### TEKS BACAAN

◆ ◆ ◆

Pada tahun 1946, Pentagon selesai melakukan kaji-ulang tentang perang dunia 1 dan perang dunia 2. Salah satu hasil kajian, disebutkan sebagai berikut:
“Perang berikutnya yang akan terjadi dipermukaan bumi ini , tidak akan lagi dimulai dengan tembakan meriam dari kapal laut, atau serangan pasukan dengan tembakan berat di perbatasan negara, akan tetapi adalah akan berujud, serangan udara langsung oleh pesawat terbang yang mungkin tidak berawak terhadap ibukota suatu negara seperti Washington.” (Henry H. Arnold dikenal luas sebagai Jenderal Angkatan Darat dan kemudian Jenderal Angkatan Udara)
Tahun 2001 terjadi serangan udara langsung, dikenal sebagai peristiwa 911 yang ditandai dengan runtuhnya “Menara Kembar” kebanggaan Bangsa Amerika di New York, serta serangan teroris lainnya ke Pentagon dan White House, di Washington.

◆ ◆ ◆

### PETUNJUK PENGERJAAN
a) Menurut teks tentang kajian Pentagon, pada tahun berapa Pentagon menyelesaikan kaji-ulang tentang perang dunia 1 dan perang dunia 2?
b) Sebutkan semua sasaran serangan yang disebut dalam kalimat tentang peristiwa 911 pada teks tentang kajian Pentagon.
c) Tuliskan lanjutan teks tentang kajian Pentagon, dimulai setelah kalimat terakhirnya.
Data di bawah ini diambil dari sumber yang berbeda.

### DATA YANG DITAMPILKAN

◆ ◆ ◆

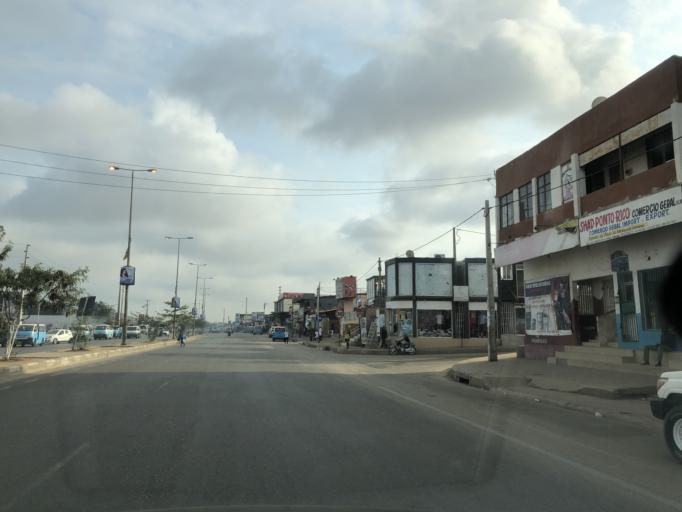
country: AO
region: Luanda
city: Luanda
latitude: -8.8830
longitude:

◆ ◆ ◆

### JAWABAN TIAP TUGAS
a) Pada tahun 1946.

b)
- "Menara Kembar" di New York
- Pentagon
- White House

c)
Segera setelah itu , merespon tragedi 911, selesai melakukan kaji ulang tragedi 911, Amerika Serikat membentuk satu lembaga baru bernama “United States Department of Home Land Security”. Lembaga ini didirikan pada tanggal 25 Nopember 2002, sekali lagi, sebagai sebuah respon terhadap peristiwa tragis , tragedi 911. Hasil kaji ulang mendalam tentang “Keamanan Nasional Amerika” dihadapkan kepada kejadian peristiwa 911, salah satu yang penting dan bernilai sangat strategis adalah sebuah keputusan untuk membentuk satu lembaga baru yang akan khusus menangani dengan sangat teliti dan detil soal kemanan nasional dalam negeri Amerika Serikat.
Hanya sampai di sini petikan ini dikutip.